SUPPLIED TEXT |
• • • •

A brilliant later scene charts Conrad’s attempts to endear himself to a cheergirl, and so he crashes a party and engineers it so he’s there to walk her home when she’s wasted at the end of the night. He barely utters a word while she babbles incoherently. And then, she suddenly needs to pee and so squats behind a car in a driveway. The urine flows down onto the curb and Conrad stands there triumphantly as it makes contact with his high-tops. It’s a lightly transgressive moment, but one which isn’t played for sick laughs, but with an almost innocently erotic undertow. This might even be the moment Conrad is “saved”, when he understands the possibilities of life and the bonds that can be made in these stolen moments.
It’s such a rich film that it’s difficult to amply parse in a single sitting. And because there’s so much intellectual heft there, you feel that Trier has dialled things back when it comes to the technical aspects of the production. Regular cinematographer Jakob Ihre opts for crisp, tightly framed, deep-focus compositions. Everything is there for us to see, but actually, we’ll never really know what’s actually happening.
Trier and Vogt are humanists, and their empathy is palpable throughout, even when they depict man’s darker impulses. While perhaps not the unequivocal knock-out some were expecting after Oslo, let’s wait and see how Louder Than Bombs looks nestled within the context of what will undoubtedly be a directorial oeuvre of exceptional quality and rare insight into the human condition.

• • • •

RECORDS SHOWN |
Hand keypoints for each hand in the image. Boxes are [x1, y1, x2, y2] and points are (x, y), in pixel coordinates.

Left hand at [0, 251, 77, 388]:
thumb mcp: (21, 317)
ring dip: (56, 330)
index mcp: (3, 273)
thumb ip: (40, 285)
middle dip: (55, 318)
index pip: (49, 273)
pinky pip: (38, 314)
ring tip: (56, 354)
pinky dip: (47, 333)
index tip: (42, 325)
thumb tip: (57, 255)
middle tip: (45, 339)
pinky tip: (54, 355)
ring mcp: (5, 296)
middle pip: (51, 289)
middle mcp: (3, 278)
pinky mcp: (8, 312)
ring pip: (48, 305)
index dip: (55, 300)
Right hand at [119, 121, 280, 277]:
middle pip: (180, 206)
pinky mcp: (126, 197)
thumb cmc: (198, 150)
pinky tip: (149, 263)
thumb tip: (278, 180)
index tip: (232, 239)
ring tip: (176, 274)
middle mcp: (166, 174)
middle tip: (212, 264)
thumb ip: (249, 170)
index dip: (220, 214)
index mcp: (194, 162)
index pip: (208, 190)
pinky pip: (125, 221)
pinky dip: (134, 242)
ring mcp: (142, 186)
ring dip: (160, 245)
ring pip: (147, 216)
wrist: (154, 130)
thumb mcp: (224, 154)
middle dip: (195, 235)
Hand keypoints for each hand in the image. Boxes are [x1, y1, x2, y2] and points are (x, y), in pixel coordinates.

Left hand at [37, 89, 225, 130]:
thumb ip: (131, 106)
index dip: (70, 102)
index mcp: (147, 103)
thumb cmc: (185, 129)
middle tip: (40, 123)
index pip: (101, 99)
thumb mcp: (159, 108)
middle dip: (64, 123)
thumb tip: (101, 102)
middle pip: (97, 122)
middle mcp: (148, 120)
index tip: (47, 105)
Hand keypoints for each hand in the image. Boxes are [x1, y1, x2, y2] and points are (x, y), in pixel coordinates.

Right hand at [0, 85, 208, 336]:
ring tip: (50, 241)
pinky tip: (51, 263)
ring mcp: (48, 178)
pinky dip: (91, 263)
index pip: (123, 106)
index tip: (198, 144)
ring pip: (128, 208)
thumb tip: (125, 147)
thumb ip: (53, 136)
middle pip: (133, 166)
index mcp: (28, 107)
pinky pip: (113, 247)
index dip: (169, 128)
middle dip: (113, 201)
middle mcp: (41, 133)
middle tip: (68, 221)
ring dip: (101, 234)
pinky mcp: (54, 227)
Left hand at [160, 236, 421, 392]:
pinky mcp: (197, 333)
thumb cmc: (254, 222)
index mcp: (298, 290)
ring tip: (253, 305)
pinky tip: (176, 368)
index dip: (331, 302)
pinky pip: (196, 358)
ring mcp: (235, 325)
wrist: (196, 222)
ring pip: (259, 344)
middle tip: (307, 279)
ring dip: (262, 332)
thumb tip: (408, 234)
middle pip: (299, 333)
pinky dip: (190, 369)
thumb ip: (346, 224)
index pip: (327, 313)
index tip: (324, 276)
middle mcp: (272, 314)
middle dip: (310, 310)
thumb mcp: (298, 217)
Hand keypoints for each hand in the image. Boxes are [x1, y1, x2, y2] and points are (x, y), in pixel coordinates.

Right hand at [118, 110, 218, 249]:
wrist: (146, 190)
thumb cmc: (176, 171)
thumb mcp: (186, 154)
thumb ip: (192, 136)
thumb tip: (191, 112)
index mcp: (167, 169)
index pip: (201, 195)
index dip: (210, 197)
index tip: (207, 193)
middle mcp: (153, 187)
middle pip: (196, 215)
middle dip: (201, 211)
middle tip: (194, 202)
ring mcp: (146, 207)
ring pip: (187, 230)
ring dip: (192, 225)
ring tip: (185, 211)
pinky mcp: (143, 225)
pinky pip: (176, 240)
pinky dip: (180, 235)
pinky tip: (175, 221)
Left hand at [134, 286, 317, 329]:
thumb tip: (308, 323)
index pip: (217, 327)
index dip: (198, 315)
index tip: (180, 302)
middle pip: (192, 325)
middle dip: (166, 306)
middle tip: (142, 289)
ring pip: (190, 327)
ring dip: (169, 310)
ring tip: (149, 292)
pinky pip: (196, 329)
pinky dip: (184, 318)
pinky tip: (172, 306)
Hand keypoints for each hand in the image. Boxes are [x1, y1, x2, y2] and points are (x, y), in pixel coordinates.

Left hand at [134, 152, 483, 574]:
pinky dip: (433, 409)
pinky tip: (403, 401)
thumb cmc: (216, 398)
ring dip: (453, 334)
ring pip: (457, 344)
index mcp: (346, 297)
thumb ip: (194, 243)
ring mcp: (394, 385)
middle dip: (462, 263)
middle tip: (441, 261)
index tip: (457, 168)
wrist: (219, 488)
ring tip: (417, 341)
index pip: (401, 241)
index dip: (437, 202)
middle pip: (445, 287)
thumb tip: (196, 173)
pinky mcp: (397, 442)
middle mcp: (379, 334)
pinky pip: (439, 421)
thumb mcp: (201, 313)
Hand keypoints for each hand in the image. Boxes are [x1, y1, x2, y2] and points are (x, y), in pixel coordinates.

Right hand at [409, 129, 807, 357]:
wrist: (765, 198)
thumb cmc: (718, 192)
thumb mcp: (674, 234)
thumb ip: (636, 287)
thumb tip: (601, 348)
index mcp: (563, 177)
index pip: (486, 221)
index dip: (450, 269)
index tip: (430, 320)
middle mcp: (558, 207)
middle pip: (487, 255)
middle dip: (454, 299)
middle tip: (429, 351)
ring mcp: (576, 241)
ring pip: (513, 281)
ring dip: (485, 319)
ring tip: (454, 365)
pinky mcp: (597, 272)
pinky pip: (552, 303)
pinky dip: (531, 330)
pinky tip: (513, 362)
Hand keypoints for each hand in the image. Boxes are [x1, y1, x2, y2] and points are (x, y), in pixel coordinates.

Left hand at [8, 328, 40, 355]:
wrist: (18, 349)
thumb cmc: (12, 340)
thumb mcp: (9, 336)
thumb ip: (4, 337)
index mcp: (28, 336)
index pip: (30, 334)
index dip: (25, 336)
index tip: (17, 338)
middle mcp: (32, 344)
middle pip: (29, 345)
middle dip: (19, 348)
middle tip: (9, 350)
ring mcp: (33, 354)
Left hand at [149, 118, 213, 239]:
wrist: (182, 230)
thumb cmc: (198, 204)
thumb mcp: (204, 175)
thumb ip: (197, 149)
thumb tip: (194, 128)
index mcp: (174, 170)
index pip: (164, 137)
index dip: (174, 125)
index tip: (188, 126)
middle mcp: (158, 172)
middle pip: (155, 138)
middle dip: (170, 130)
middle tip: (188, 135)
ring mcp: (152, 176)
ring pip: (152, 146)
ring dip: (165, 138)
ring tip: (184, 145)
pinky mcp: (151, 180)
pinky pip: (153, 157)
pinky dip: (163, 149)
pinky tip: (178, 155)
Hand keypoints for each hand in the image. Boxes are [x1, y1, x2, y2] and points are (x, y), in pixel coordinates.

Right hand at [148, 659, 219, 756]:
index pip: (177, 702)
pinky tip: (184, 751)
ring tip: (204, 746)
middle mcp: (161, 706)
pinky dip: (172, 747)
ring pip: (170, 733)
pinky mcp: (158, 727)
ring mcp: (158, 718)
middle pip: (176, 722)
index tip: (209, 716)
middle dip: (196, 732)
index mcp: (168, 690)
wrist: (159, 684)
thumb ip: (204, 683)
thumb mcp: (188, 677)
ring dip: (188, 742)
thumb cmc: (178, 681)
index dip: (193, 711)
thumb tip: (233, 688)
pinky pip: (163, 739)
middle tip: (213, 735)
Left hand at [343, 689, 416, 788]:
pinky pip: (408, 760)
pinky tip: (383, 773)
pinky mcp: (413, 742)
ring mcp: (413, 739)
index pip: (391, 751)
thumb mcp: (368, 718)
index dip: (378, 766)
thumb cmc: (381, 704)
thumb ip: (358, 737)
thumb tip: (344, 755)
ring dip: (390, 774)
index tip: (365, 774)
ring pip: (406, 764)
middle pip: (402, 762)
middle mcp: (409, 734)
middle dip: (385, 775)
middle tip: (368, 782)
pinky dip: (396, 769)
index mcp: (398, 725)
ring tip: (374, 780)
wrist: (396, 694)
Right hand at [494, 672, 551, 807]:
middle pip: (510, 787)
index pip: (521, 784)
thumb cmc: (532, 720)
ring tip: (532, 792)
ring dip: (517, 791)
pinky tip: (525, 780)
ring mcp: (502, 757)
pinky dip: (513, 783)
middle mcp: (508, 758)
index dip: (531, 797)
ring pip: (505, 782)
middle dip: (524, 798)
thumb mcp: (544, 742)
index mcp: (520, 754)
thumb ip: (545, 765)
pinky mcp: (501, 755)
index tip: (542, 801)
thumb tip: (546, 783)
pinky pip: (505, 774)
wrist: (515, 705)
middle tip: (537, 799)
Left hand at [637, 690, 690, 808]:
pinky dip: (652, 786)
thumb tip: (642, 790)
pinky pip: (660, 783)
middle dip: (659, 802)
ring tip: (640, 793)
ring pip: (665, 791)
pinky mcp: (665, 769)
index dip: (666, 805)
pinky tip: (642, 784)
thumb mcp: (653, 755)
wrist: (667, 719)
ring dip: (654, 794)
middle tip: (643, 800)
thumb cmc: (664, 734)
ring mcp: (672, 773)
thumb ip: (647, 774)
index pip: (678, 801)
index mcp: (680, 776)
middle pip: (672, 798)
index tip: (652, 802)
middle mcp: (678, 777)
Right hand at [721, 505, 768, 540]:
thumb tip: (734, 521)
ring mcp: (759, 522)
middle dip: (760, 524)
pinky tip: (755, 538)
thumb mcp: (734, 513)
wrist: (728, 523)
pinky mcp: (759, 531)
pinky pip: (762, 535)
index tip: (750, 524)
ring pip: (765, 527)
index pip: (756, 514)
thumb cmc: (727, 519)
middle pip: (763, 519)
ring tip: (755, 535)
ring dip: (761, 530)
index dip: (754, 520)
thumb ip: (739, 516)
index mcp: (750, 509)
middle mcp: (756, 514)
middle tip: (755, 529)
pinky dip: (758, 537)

• • • •

TASK DIRECTIONS | Condense the review of Louder Than Bombs into two sentences.

WRITTEN SOLUTION | The review singles out a later scene in which Conrad walks a drunk cheergirl home and stands triumphantly as her urine reaches his high-tops, a moment played not for sick laughs but with an almost innocently erotic undertow. It calls the film too rich to parse in a single sitting, notes cinematographer Jakob Ihre's crisp, tightly framed, deep-focus compositions, and describes Trier and Vogt as humanists whose empathy is palpable, even if the film is perhaps not the unequivocal knock-out some expected after Oslo.